The programmer of the database API is usually required to specify the type of host variable. The pre-compiler generally needs to parse the declarations in order to determine the types. Some databases are limited to simple declarations, while others allow structures, typedefs, etc. into the declare section. Our pre-compiler permitted these more complex declarations, but we did not want to completely parse the C structures. We realized that we could generate C++ code from the initial C and ESQL code and write a light-weight wrapper around the database API that uses polymorphism to ensure that the correct types are used. The C++ compiler will then simplify the process. The awk script simply takes the declare section and comments out the EXEC SQL macros for MySQL and ODBC databases.
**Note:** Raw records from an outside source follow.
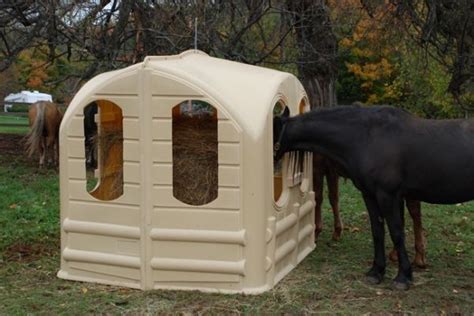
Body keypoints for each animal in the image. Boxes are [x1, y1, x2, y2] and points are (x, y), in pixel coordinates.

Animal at [272, 105, 474, 288]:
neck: (367, 138)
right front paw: (376, 272)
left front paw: (403, 277)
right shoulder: (370, 195)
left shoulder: (388, 196)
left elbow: (396, 232)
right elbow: (378, 231)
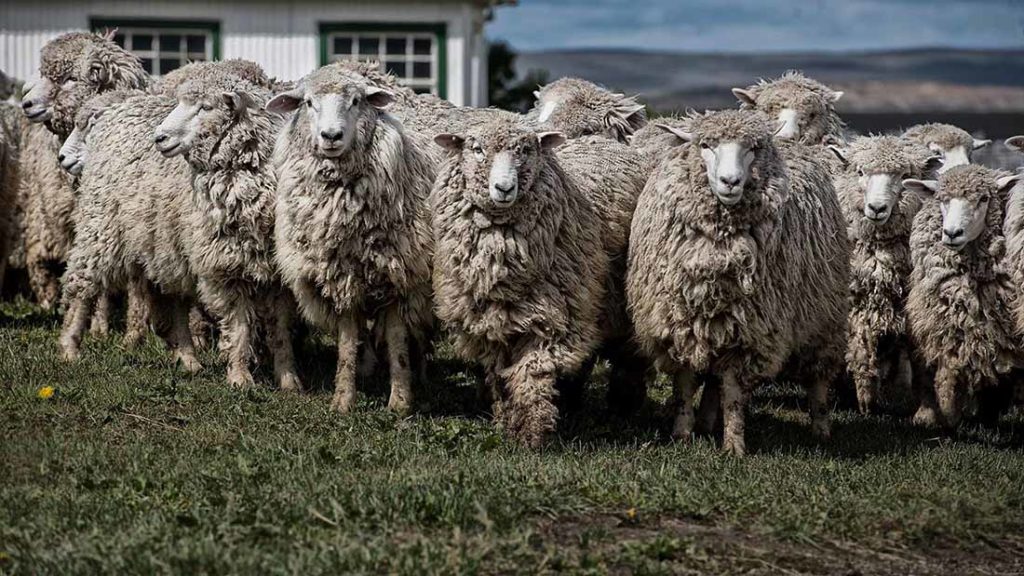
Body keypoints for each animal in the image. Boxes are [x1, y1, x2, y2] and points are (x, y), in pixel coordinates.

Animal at [266, 65, 434, 409]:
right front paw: (343, 400)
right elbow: (346, 342)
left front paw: (400, 402)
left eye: (356, 101)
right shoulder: (340, 276)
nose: (331, 136)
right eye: (308, 102)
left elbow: (397, 342)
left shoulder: (399, 276)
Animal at [626, 109, 851, 455]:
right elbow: (685, 384)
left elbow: (732, 392)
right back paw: (705, 422)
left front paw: (733, 446)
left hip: (824, 316)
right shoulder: (680, 322)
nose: (729, 182)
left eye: (753, 148)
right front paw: (682, 434)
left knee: (818, 378)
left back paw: (821, 428)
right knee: (712, 379)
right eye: (706, 145)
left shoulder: (749, 330)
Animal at [827, 134, 937, 412]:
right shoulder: (856, 307)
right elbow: (860, 350)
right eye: (860, 172)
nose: (876, 208)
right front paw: (865, 400)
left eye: (905, 175)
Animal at [909, 163, 1019, 428]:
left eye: (984, 198)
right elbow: (948, 372)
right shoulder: (947, 327)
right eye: (942, 200)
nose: (952, 233)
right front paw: (949, 417)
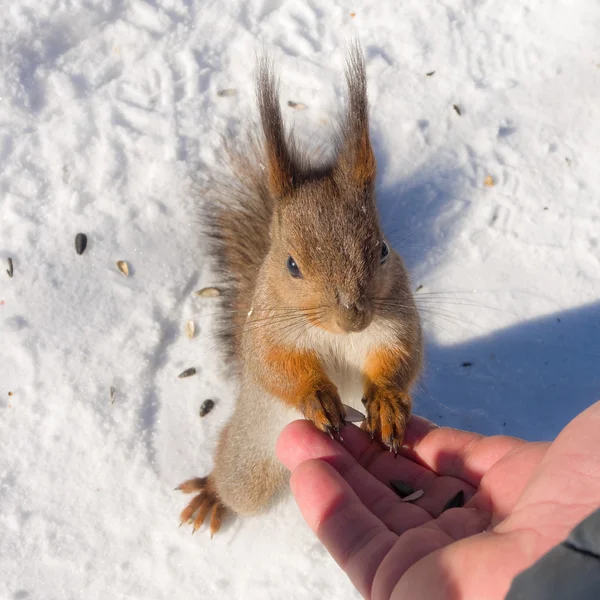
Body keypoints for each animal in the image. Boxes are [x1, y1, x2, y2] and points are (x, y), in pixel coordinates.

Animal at [177, 44, 422, 536]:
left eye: (383, 250)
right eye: (291, 265)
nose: (352, 317)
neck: (336, 336)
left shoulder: (396, 319)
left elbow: (403, 355)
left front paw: (387, 401)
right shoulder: (268, 331)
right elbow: (275, 365)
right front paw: (315, 395)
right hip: (248, 461)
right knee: (234, 483)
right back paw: (211, 494)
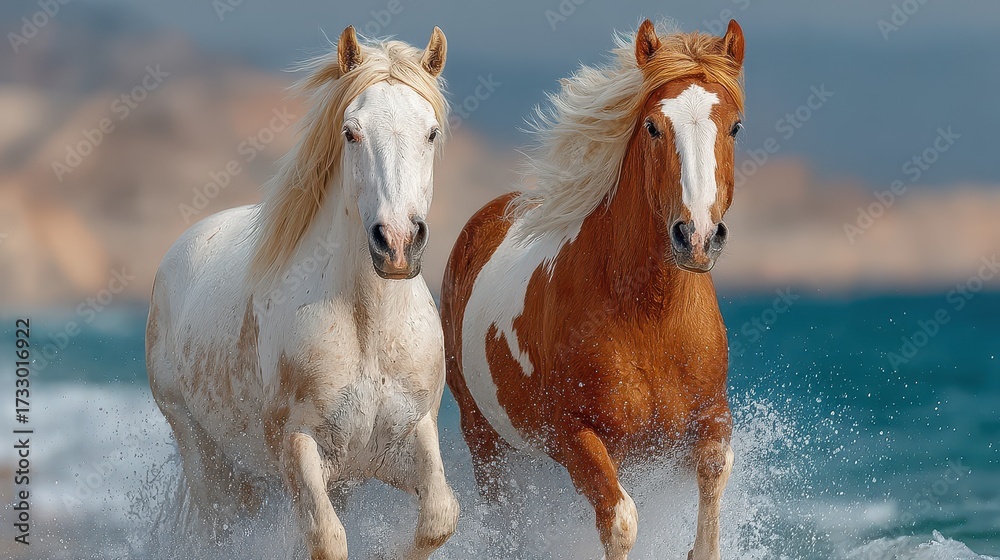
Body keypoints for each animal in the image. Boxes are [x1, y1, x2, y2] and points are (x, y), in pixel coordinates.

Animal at [146, 26, 459, 560]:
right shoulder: (298, 446)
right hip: (208, 460)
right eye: (351, 132)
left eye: (431, 132)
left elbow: (438, 517)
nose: (397, 243)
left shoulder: (408, 436)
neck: (367, 325)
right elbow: (326, 539)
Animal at [441, 19, 746, 560]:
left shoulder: (709, 419)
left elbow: (714, 474)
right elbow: (620, 521)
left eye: (734, 127)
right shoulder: (578, 436)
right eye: (652, 127)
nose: (696, 237)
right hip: (484, 438)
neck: (650, 317)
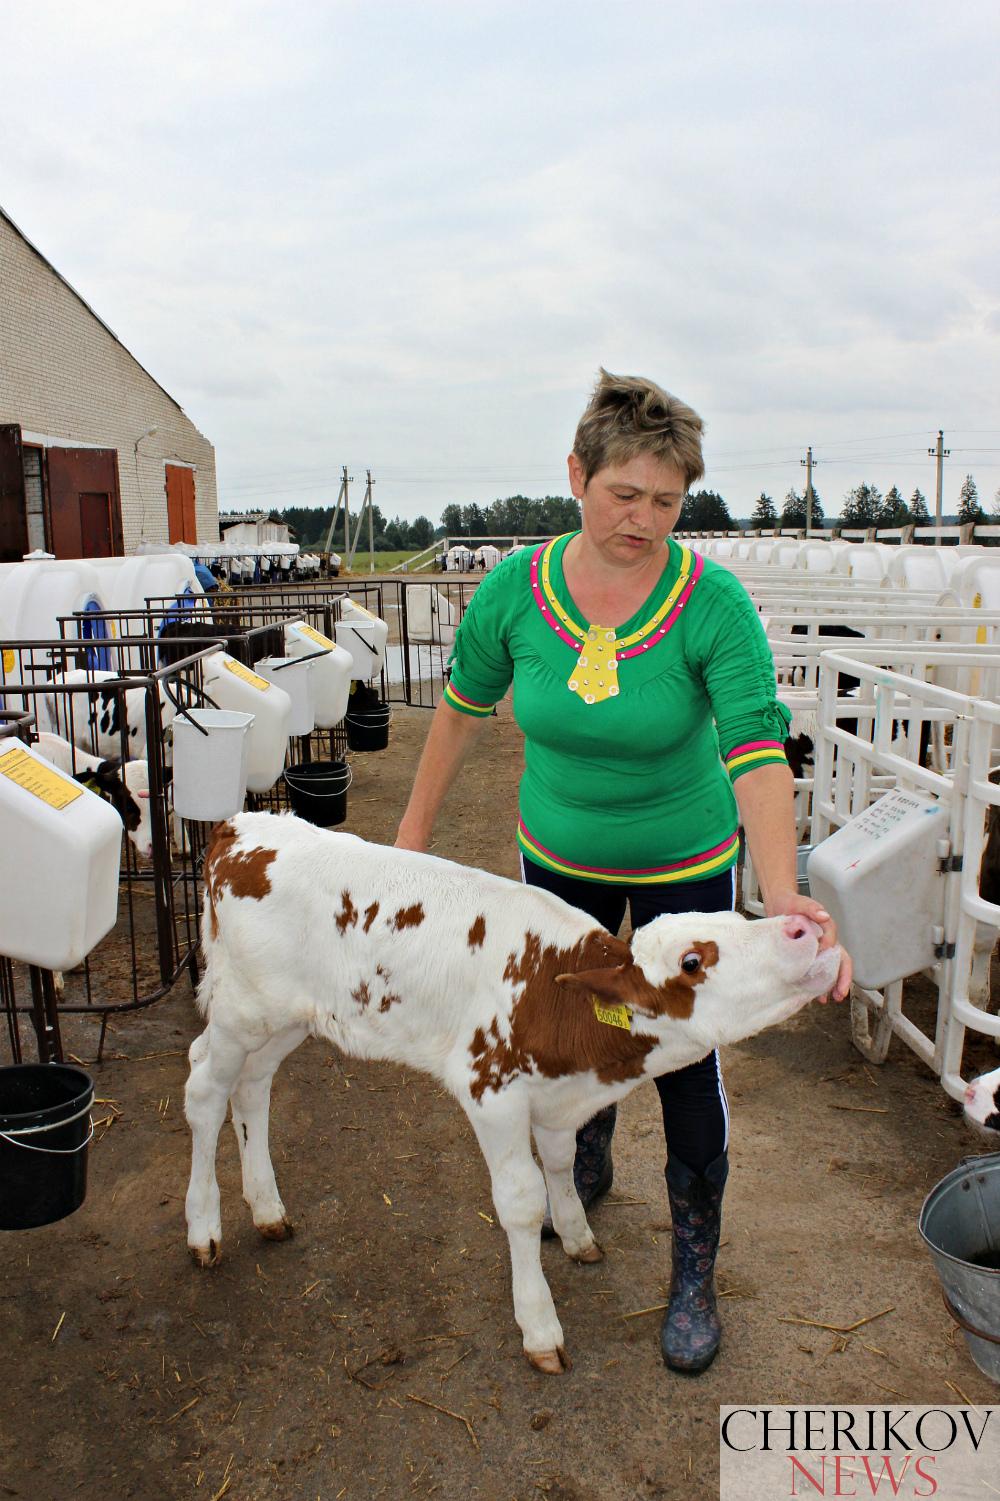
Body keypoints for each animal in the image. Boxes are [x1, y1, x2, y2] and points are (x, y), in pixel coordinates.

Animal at [183, 816, 834, 1374]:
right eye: (692, 961)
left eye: (731, 917)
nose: (804, 927)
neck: (556, 1000)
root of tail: (242, 826)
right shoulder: (490, 1092)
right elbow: (520, 1200)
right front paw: (540, 1327)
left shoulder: (558, 1104)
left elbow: (562, 1164)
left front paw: (576, 1236)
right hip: (241, 1010)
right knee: (204, 1087)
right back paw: (203, 1230)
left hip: (288, 1018)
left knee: (253, 1088)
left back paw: (268, 1210)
iii. Declaring a SELECT Statement

The pre-compiler creates a static variable with the text of the SQL statement. Additional terms are included to determine whether the statement has been prepared or not. The MySQL code is as follows: [insert code]. For ODBC, it is almost identical with minor changes, such as replacing the host variables with a question mark (“?”) instead of the names: [insert code].

iv. Executing a SELECT Statement

When the program opens the ESQL cursor, the SELECT statement is executed: [insert code]. The first step is to ensure a valid connection to the database. Systems that used pre-compiled and bound SQL have implicit connections. For ODBC, the statement is prepared and the host variables bound before execution.

v. Fetching Data

The FETCH statement specifies the target variables for the data: [insert code]. Note that the specification of the types of variables is not necessary when fetching from the cursor. Because we used polymorphism, the C++ compiler is able to determine the correct function to call: [insert code].

vi. Closing the SELECT Statement

Closing the cursor is the simplest step of all: [insert code]. This step translates to the following MySQL code: [insert code].

vii. Modified Code

At this point, the EXEC SQL statements are replaced by calls to the generated functions: [insert code].

viii. Insert/Update/Delete

Handling these statements is relatively straightforward. The SELECT…INTO statement, a single-row read is also handled as a special case.


i.The awk Code

We generally use GNU awk or gawk, to execute the code. The completed code is less than 1,000 lines in length, including comments. The code relies on regular expressions to locate embedded SQL in the program, as well as manipulation of the SQL statements themselves. As an example, recognizing the ESQL macros is performed in this manner: [insert code]. The getStatement () function reads through the input file until it reaches the terminating semicolon of the SQL statement. This function understands both single and double quotes inside the SQL but will be unable to decipher unbalanced quotes. The getStatement function returns the entire SQL statement as a single string of an Embed PDF in HTML.

We use several routines to convert the code to a plain vanilla SQL by removing Tandem SQL/MP-specific syntax, etc. For ODBC, host variables are replaced with a question mark. Host variables are recognized by regular expressions: [insert code]. Most of the awk code generates the required inline code for database calls. We have additional options to generate the debug code.

ii. Helper Routines

To allow the C++ compiler to match the types, we wrap the API with inline functions. For MySQL, we substitute the parameters directly into the statement itself: [insert code]. For ODBC query parameters: [insert code].

iii. Some More Details

The pre-compiler was able to solve minor SQL differences from one dialect to the next. NonStop SQL by HP requires dates to be handled differently. The pre-compiler uses #line directives to enable programmers to de-bug against the original source code and follow the same indentation pattern as the original code.

iv. To-Do List

1. The current code is not especially generic and requires a separate awk script for each target database.

2. We may re-write the code in Perl to give it more traction in the open-source community.

3. We intend to remove and/or isolate the application-specific code.

4. To achieve a more generic pre-compiler will require more robust pattern matching. We will avoid yacc grammar to prevent negative effects.

4. Conclusion

This code is used to compile a large production system that runs on Linux I4-64 using MySQL. It took us two days to get our system running on MySQL, using ESQL/C.